I thought I was simply undisciplined, messy. Then, at 55, I was diagnosed with ADD (Isn't that a pretty butterfly over there?!) I realize ADD, difficulty with focusing, complicates sticking with solutions on a daily basis.
Often I walk through my house, not even seeing (connecting with) my hoarding.
I find some parts of hoarding affect me profoundly.
The first is when I acquire something - I get a rush of energy, followed by a profound letdown which I tend not to acknowledge.

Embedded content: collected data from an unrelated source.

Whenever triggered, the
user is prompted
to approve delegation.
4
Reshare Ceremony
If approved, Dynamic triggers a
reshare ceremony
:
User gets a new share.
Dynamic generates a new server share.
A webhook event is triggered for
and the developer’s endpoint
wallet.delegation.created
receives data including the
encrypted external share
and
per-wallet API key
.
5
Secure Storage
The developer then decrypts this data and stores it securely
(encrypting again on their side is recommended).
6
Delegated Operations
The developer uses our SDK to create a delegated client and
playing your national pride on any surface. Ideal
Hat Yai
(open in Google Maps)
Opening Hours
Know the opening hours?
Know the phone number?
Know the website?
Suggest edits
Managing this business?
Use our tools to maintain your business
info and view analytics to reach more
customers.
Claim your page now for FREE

Then there is 'Where should I put it?' 'If I put it where I can't see it, it will get lost in the abyss.' 'If I hide it, maybe it won't be noticed that I acquired something... again.' Shame
Another feeling is the anxiety which comes from the anticipation of letting go... What if I actually can finish it? What if I actually do need it? Will I remember the feelings attached to the object?
Sometimes my 'stuff' feels like a protective blanket, insulating me, isolating me, much like my obesity. Both make me feel safe from being approached in a very literal way - physical distance - emotional distance too.

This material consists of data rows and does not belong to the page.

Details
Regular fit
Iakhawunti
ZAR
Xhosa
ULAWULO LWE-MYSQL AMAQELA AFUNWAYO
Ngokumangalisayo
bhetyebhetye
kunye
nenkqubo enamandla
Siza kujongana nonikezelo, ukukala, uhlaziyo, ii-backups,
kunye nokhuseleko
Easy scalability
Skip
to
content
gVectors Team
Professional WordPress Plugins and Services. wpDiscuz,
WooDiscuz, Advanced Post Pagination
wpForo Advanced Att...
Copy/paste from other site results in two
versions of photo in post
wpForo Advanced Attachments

I wonder if hoarding, like food, is an addiction? If so, I am an addict, not only of food, but of acquiring and not letting go of stuff.

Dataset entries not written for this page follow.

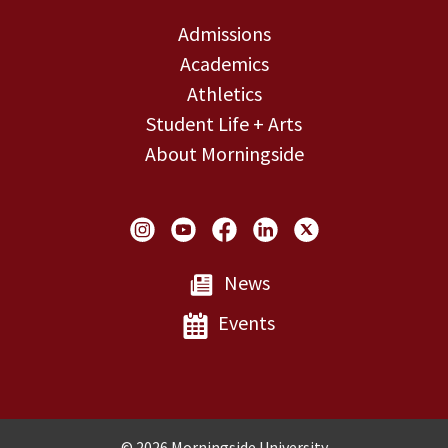
Admissions
Academics
Athletics
Student Life + Arts
About Morningside
Social Links
News
Events
Copyright and Disclosures
© 2026 Morningside University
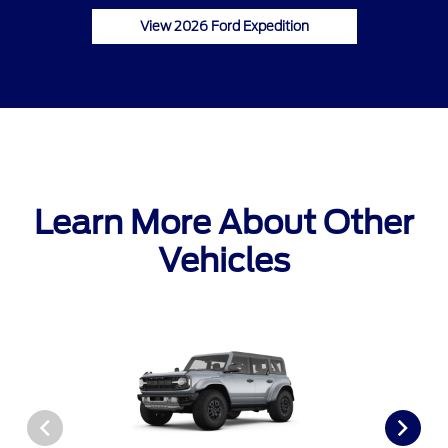
View 2026 Ford Expedition
Learn More About Other
Vehicles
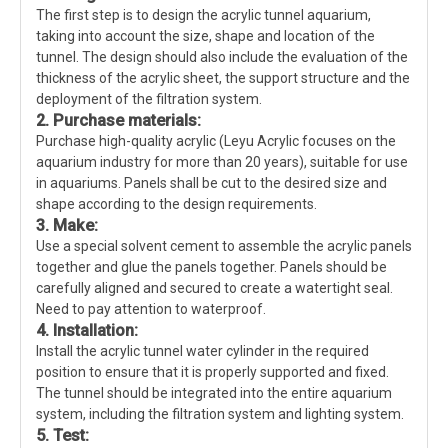
The first step is to design the acrylic tunnel aquarium,
taking into account the size, shape and location of the
tunnel. The design should also include the evaluation of the
thickness of the acrylic sheet, the support structure and the
deployment of the filtration system.
2. Purchase materials:
Purchase high-quality acrylic (Leyu Acrylic focuses on the
aquarium industry for more than 20 years), suitable for use
in aquariums. Panels shall be cut to the desired size and
shape according to the design requirements.
3. Make:
Use a special solvent cement to assemble the acrylic panels
together and glue the panels together. Panels should be
carefully aligned and secured to create a watertight seal.
Need to pay attention to waterproof.
4. Installation:
Install the acrylic tunnel water cylinder in the required
position to ensure that it is properly supported and fixed.
The tunnel should be integrated into the entire aquarium
system, including the filtration system and lighting system.
5. Test:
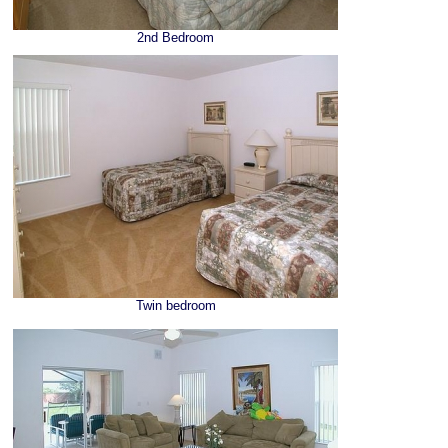
2nd Bedroom
Twin bedroom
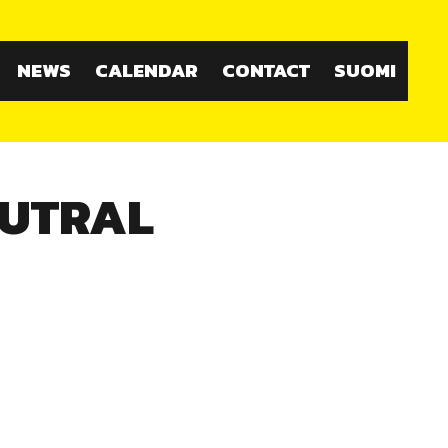
NEWS
CALENDAR
CONTACT
SUOMI
EUTRAL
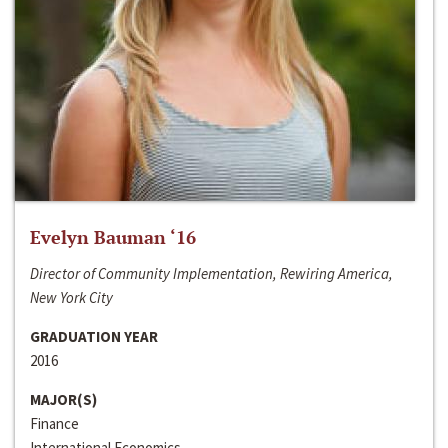
Evelyn Bauman ‘16
Director of Community Implementation, Rewiring America,
New York City
GRADUATION YEAR
2016
MAJOR(S)
Finance
International Economics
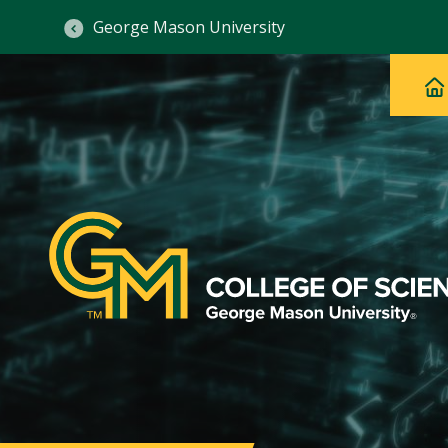
George Mason University
Ma
Main
H
Navig
na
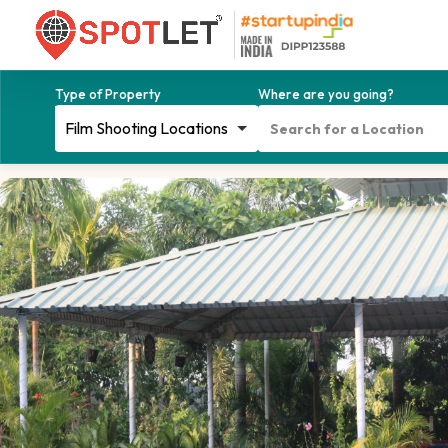
Type of Property
Where are you going?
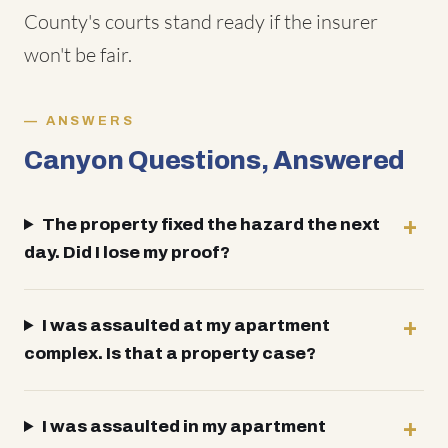
County's courts stand ready if the insurer
won't be fair.
ANSWERS
Canyon Questions, Answered
The property fixed the hazard the next
day. Did I lose my proof?
I was assaulted at my apartment
complex. Is that a property case?
I was assaulted in my apartment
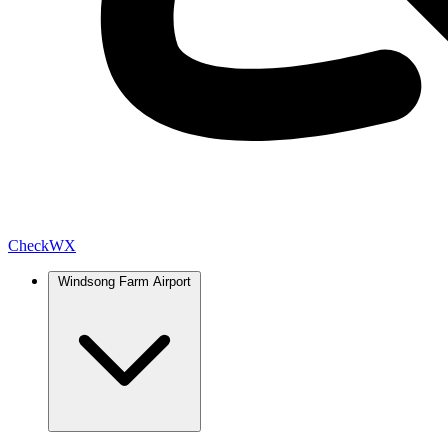
Check
WX
Windsong Farm Airport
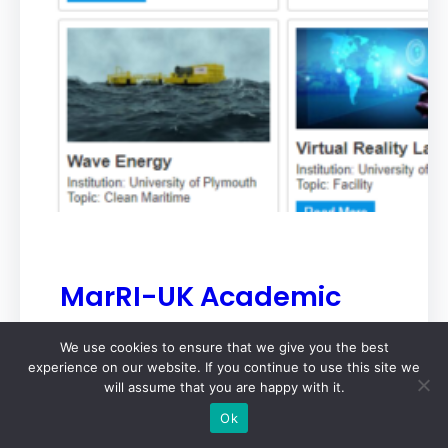
MarRI-UK Academic
Members Research
We use cookies to ensure that we give you the best
Database is Now Live
experience on our website. If you continue to use this site we
will assume that you are happy with it.
MarRI-UK
Oct 3, 2024
Ok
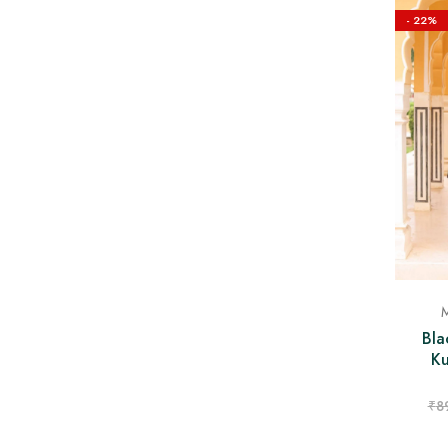
- 22%
M
Bla
Ku
₹
8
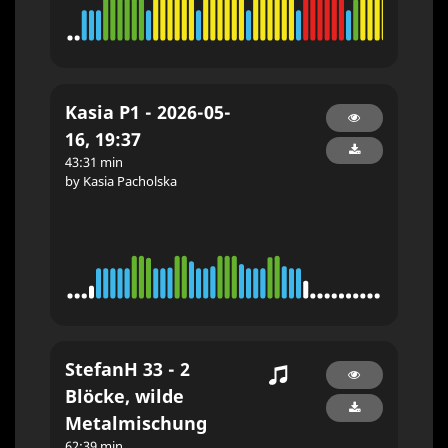
Kasia P1 - 2026-05-
16, 19:37
43:31 min
by Kasia Pacholska
StefanH 33 - 2
Blöcke, wilde
Metalmischung
62:39 min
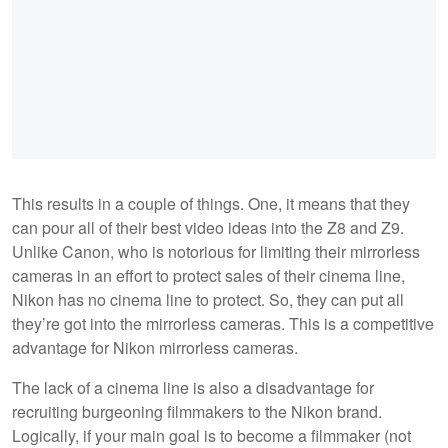
This results in a couple of things. One, it means that they
can pour all of their best video ideas into the Z8 and Z9.
Unlike Canon, who is notorious for limiting their mirrorless
cameras in an effort to protect sales of their cinema line,
Nikon has no cinema line to protect. So, they can put all
they’re got into the mirrorless cameras. This is a competitive
advantage for Nikon mirrorless cameras.
The lack of a cinema line is also a disadvantage for
recruiting burgeoning filmmakers to the Nikon brand.
Logically, if your main goal is to become a filmmaker (not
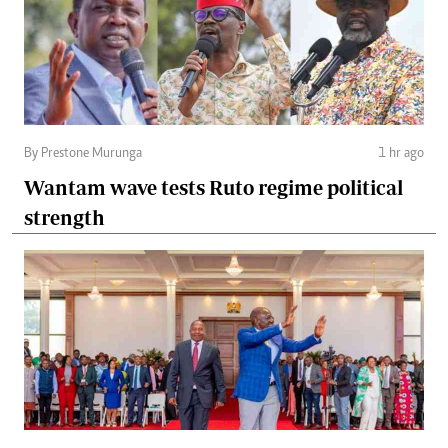
By Prestone Murunga
1 hr ago
Wantam wave tests Ruto regime political
strength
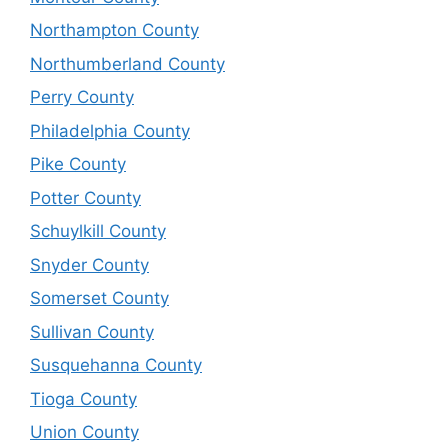
Northampton County
Northumberland County
Perry County
Philadelphia County
Pike County
Potter County
Schuylkill County
Snyder County
Somerset County
Sullivan County
Susquehanna County
Tioga County
Union County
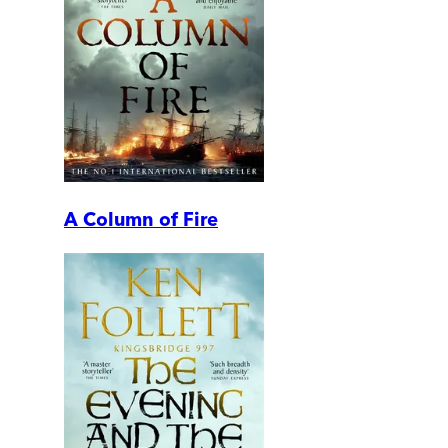
A Column of Fire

Final elements of why I hoard and don't consistently do something about it... I look at my stuff and feel overwhelmed at the idea of dealing with the whole house... my anxiety level goes sky high... if I am going to bother dealing with it, I want to deal with it once and for all instead of having to deal with my feelings and the consequences every day, forever...
Just the idea of facing hoarding, increases my fears and anxiety level.
For today, these feelings are greater than therapy and/or medication. That part really scares me! I am tangled up in my own 'protective' safety blanket of weight and my 'stuff'.
This is why success - dealing with my fears and actively 'dehoarding' daily - seems improbable. Thank God there is a difference between improbable and impossible!
Blinders off and baby steps help me deal with why I hoard.